BEGIN Page excerpt

Margot Mifflin
Wake up, Sleeping Beauty!
Classic fairy tales get a feminist makeover for parents who don't like their princesses tricked out, locked up or comatose. But were the old ones really that bad?
Idealistic mothers like me should get a parental advisory before trying to raise junior feminists: Withhold Barbie at age 2, and you’ll create Mattel’s dream consumer by 3. Suggest to your child that Snow White might be more fun than Cinderella because she actually does something — makes friends, finds a job, becomes a surrogate mother — and you’ll create a stubborn fashion victim who loves fairy tale heroines simply because they — or their dresses — are beautiful.
Indeed, Barbie and fairy tales induce parallel anxieties in
gender-conscious parents. But while Barbie, despite having taken
a critical beating, still dominates the toddler/preteen doll
market, an alternative fairy-tale culture has sprung up in recent
decades for families who don’t like their princesses tricked out,
locked up or comatose.
This new genre, in which classic stories are revamped or fairy
tale-like narratives are given progressive twists, is not to be
confused with its adult counterpart, penned by authors such as
Anne Sexton, Angela Carter and Margaret Atwood. These are kids’
titles, yet they address adult concerns about fairy tales: that they pit women against each other in struggles for husbands and status; that they’re filled with dead mothers and negligent fathers; that they equate virtue with youth and beauty
and promote a feminine ideal of purity and compliance.
This last complaint is what drives many current reformers, who do their magic by transforming passive heroines into doers or subverting traditional scenarios in order to skewer the values
the original stories reinforce.
One of the most successful contemporary revisions is Frances
Minters’ lighthearted “Sleepless Beauty” (Viking, 1996). Written
in verse and exquisitely illustrated by G. Brian Karas, it stars a
resourceful Beauty who both saves herself and gets her prince.
This Beauty grows up in a swank Manhattan apartment. After she pricks her finger on the needle attached to an “old time vinyl record” player brought by a witch
who crashes her 14th birthday party, she falls asleep. But in this tale, Beauty calls the shots:
Next morning bright and early
As always I awoke.
I saw my parents sleeping
I thought it was a joke.“Wake up, wake up!” I shouted!
“You’ve slept enough, I’d say.”
“What year is it?” asked Mother.
“Same year as yesterday.”“We didn’t sleep a hundred years?
The witch did us no harm?”
“She couldn’t,” I said proudly,
“‘Cause I set the alarm.”
Beauty writes a thank-you note to the comely rocker whose
music helped her “fool the wicked stranger.” They meet, and the
rest is fairy-tale history.

END Page excerpt
BEGIN Supplied material

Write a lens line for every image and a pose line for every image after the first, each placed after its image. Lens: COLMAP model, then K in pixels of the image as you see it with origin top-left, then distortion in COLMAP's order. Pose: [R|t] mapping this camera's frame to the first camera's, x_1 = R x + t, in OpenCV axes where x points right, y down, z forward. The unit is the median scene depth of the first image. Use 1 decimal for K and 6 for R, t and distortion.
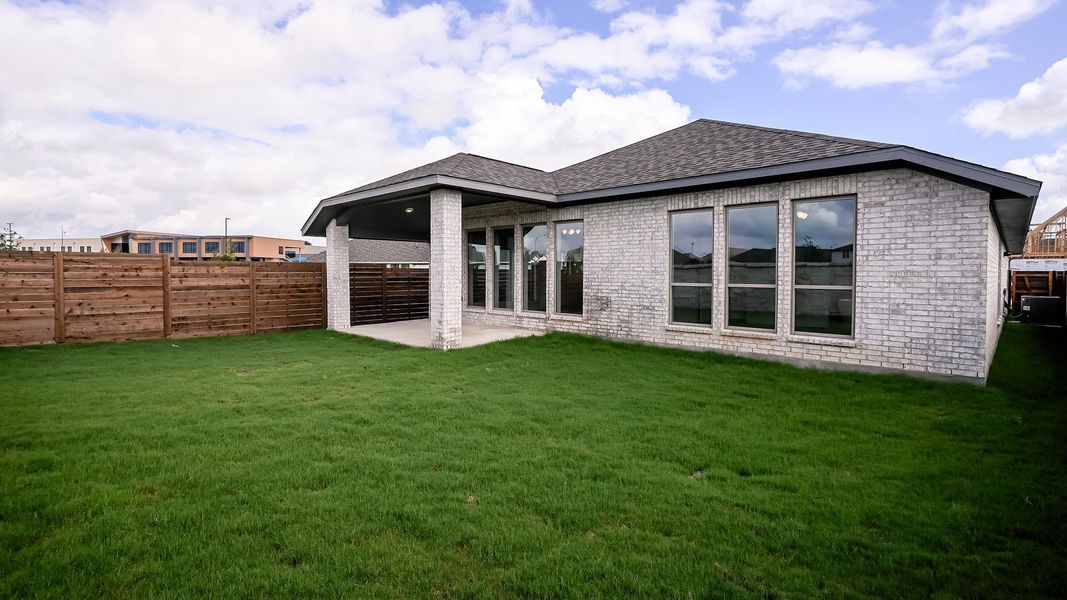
lens RADIAL K [[500.9, 0, 529.3], [0, 500.9, 295.2], [0, 0, 1]] dist [0.000780, 0.000099]
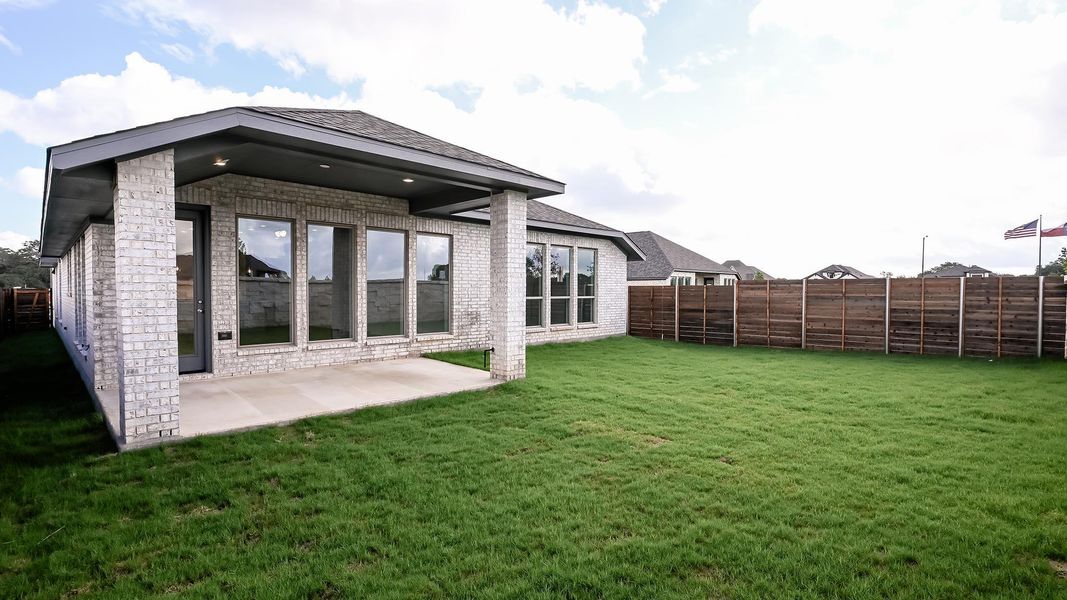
lens RADIAL K [[500.9, 0, 529.3], [0, 500.9, 295.2], [0, 0, 1]] dist [0.000780, 0.000099]
pose [[0.019687, -0.016180, 0.999675, -1.031366], [0.039540, 0.999099, 0.015392, -0.049039], [-0.999024, 0.039224, 0.020309, 0.968334]]
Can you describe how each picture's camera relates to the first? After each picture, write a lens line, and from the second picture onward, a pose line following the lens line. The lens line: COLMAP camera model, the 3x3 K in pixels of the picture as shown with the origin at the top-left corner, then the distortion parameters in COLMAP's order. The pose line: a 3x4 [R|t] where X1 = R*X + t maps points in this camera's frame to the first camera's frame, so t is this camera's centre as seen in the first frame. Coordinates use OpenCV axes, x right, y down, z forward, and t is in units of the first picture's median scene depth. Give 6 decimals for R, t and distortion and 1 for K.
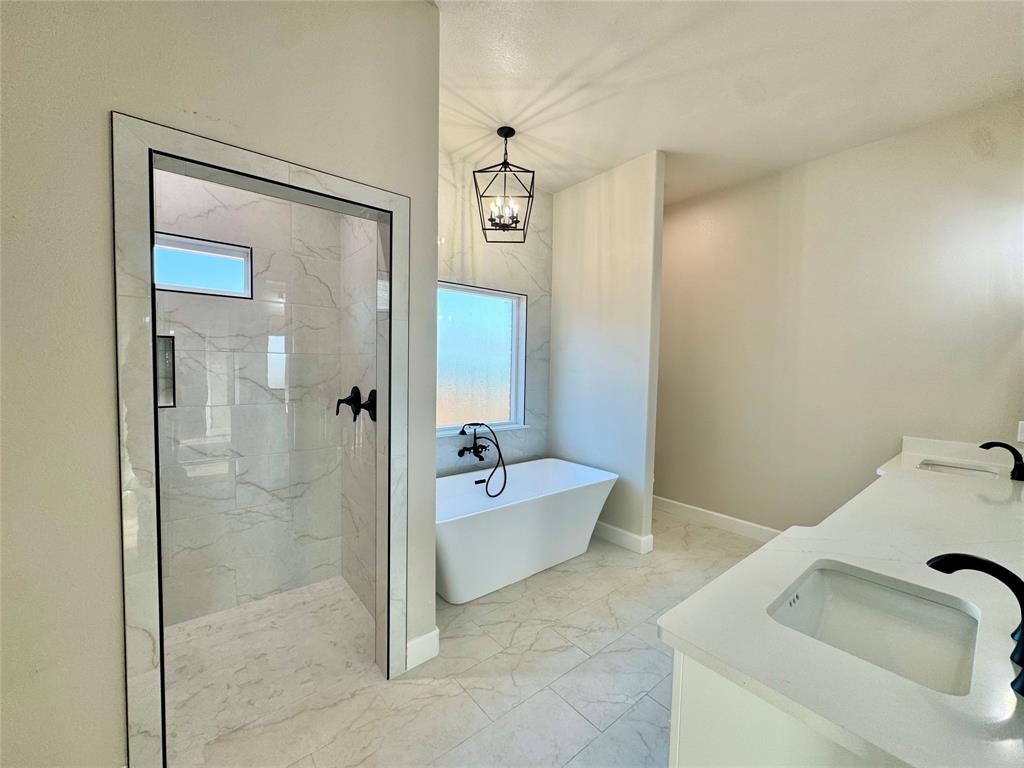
lens RADIAL K [[407.8, 0, 512.0], [0, 407.8, 384.0], [0, 0, 1]] dist [-0.000305, -0.000020]
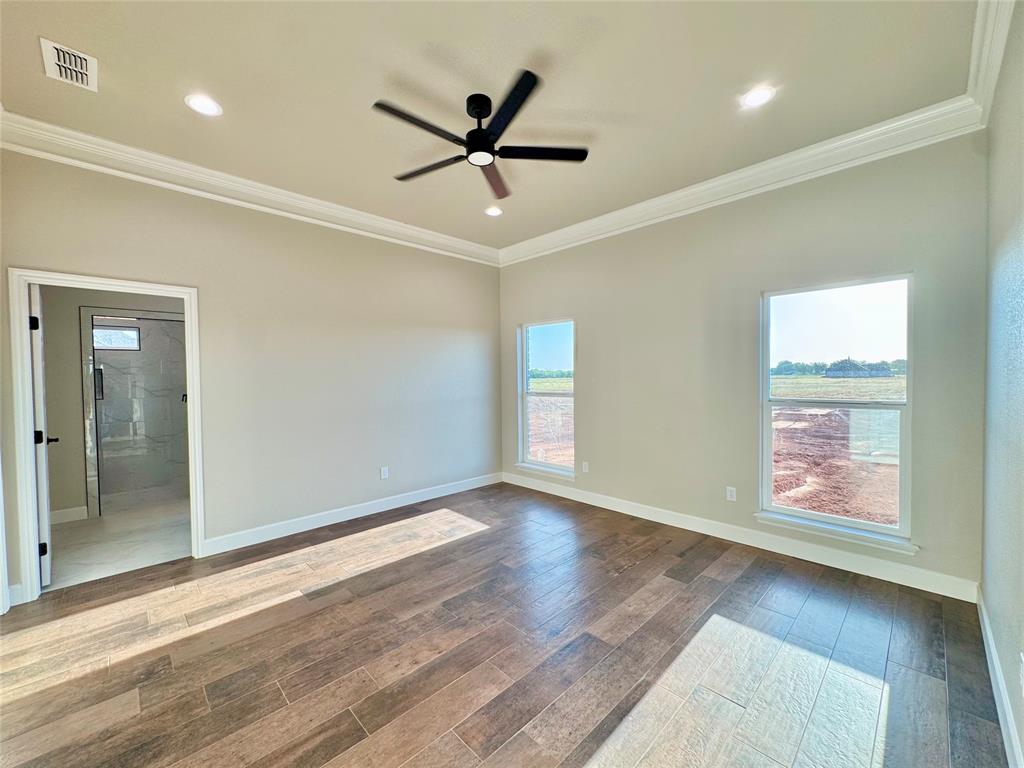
lens RADIAL K [[412.2, 0, 512.0], [0, 412.2, 384.0], [0, 0, 1]] dist [-0.040958, -0.000061]
pose [[0.995399, -0.032836, 0.090020, 1.328641], [0.034843, 0.999176, -0.020818, 0.100418], [-0.089262, 0.023859, 0.995722, -1.485221]]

END Supplied material

__Activities__:
a. Condense the paragraph of the article on feminist fairy tales that begins "This new genre" into a brief bulleted list that keeps its main facts.
b. From the article on feminist fairy tales, set down the passage from "Indeed, Barbie and" up to and including "purity and compliance.", word for word.
c. Write the next part of the article on feminist fairy tales, picking up after its last sentence.
The data above come from a separate source unrelated to the article.

__Expected responses__:
a.
- The new genre either revamps classic stories or gives fairy-tale-like narratives progressive twists.
- It differs from the adult version written by Anne Sexton, Angela Carter and Margaret Atwood.
- The books are for children but address adults' concerns about fairy tales:
  - they pit women against each other for husbands and status
  - they are full of dead mothers and negligent fathers
  - they equate virtue with youth and beauty
  - they promote a feminine ideal of purity and compliance

b.
Indeed, Barbie and fairy tales induce parallel anxieties in
gender-conscious parents. But while Barbie, despite having taken
a critical beating, still dominates the toddler/preteen doll
market, an alternative fairy-tale culture has sprung up in recent
decades for families who don’t like their princesses tricked out,
locked up or comatose.
This new genre, in which classic stories are revamped or fairy
tale-like narratives are given progressive twists, is not to be
confused with its adult counterpart, penned by authors such as
Anne Sexton, Angela Carter and Margaret Atwood. These are kids’
titles, yet they address adult concerns about fairy tales: that they pit women against each other in struggles for husbands and status; that they’re filled with dead mothers and negligent fathers; that they equate virtue with youth and beauty
and promote a feminine ideal of purity and compliance.

c.
What makes “Sleepless Beauty” so effective is that Minters
doesn’t compromise her story in the name of upgrading its sexual
politics: The witch is creepy, the threat is real and Beauty
triumphs romantically in the end. Minters’ tale, of course,
reworks just one popular rendering of “Sleeping Beauty” — a saga
with many incarnations. One of its earliest recorded versions is
Italian Giambattista Basile’s “Sun, Moon and Talia,” (published
in 1636), in which Talia, pricked by a poisonous thorn, falls
asleep and gets raped by an opportunistic king. The story later
morphed into Charles Perrault’s “The Sleeping Beauty in the
Woods,” and later still into the Grimm Brothers’ “Little Briar-Rose.”
Purists may question the ethics of meddling with such time-tested stories, but a bigger concern might be on which “original”
to base a rewrite — since even classic fairy tales sometimes recycle shared scenarios. As Maria Tatar explains in “Grimm’s Grimmest” (Chronicle, 1997), the Grimm
Brothers modified their own stories: Originally collected as
tabloid-style diversions for adults, the tales were later modified to boost sales, and then again to appeal to children. In the originals, for example, Snow White’s
stepmother danced to death in hot iron shoes, Cinderella’s stepsisters got their eyes pecked out by doves and Rapunzel got pregnant in her tower.
One of the greatest risks for writers adapting fairy tales is
sacrificing their mythic elements for the sake of modernizing their
sexual mores. Babette Cole’s heavy-handed “Princess Smartypants”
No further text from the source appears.